Caso contra ex-PM seria analisado em Bruges, mas acabou transferido por questões de segurança

Acusado de chefiar uma rede responsável por enviar 45 toneladas de cocaína da América do Sul para a Europa, entre 2017 e 2019, o ex-policial militar de Mato Grosso do Sul, Sérgio Roberto de Carvalho, 65 anos, começou a ser julgado esta semana em Bruxelas, na Bélgica. Estima-se que o “Pablo Escobar brasileiro” tenha faturado 200 milhões de euros com o tráfico.

Carvalho foi preso em junho de 2022, em Budapeste, na Hungria, e extraditado para a Bélgica no ano seguinte. Ele é apontado como líder do esquema com o belga Flor Bressers, 39 anos.

O julgamento estava previsto para ocorrer em Bruges, mas foi transferido por questões de segurança. As audiências começaram ontem (15).

As investigações tiveram início após a descoberta de cocaína escondida em carregamentos de manganês que chegaram ao porto de Roterdã, em 2020. Em dez remessas, teriam sido enviadas 15 toneladas da droga, avaliadas em US$ 220 milhões.

Segundo a imprensa europeia, o grupo usava uma empresa de tratamento de água no porto de Antuérpia como fachada. Bressers foi preso em Zurique, na Suíça, em 2022.
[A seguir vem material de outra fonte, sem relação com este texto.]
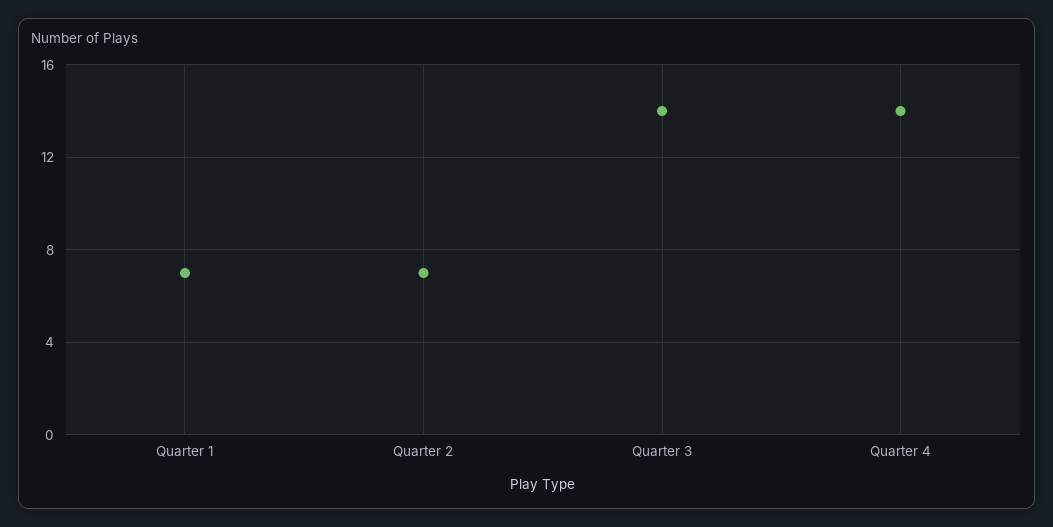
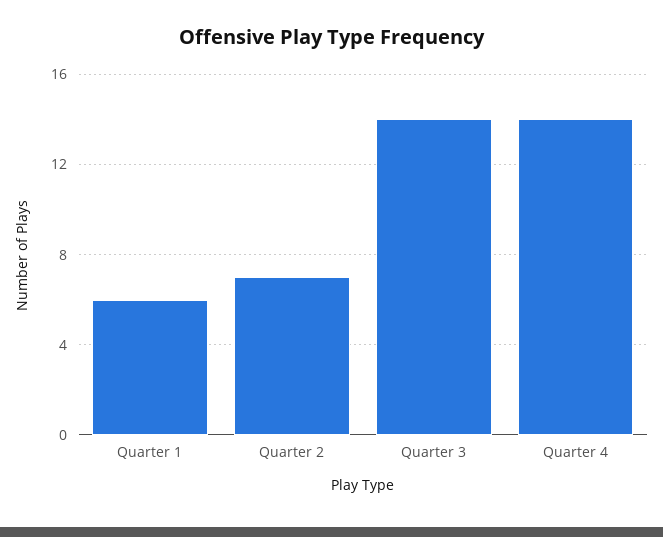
  {
-   "Quarter 1": 7,
+   "Quarter 1": 6,
    "Quarter 2": 7,
    "Quarter 3": 14,
    "Quarter 4": 14
  }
Carvalho, por sua vez, foi detido em um restaurante com uma identidade mexicana falsa. À época, ao menos quatro países pediram sua extradição, entre eles Estados Unidos, Espanha e Brasil, mas a Bélgica ficou responsável pelo julgamento.

Histórico no crime: ex-PM, Carvalho foi condenado em 1998 a 15 anos de prisão por transportar 237 quilos de cocaína. Em 2019, recebeu nova sentença de 15 anos por lavagem de R$ 60 milhões, entre 2002 e 2007. Ele só foi expulso da corporação em 2010.

Na Espanha, adotou o nome falso de Paul Wouter, apresentando-se como milionário do Suriname. Viveu em uma mansão de dois milhões de euros, em Marbella, e chegou a forjar a própria morte durante a pandemia de Covid-19. A farsa caiu quando a polícia descobriu que a certidão de óbito havia sido assinada por um esteticista.

Antes disso, em 2018, já havia sido preso em alto-mar com duas toneladas de cocaína, mas foi solto após pagar fiança, sem que sua identidade fosse descoberta. (Com informações do jornal O Globo).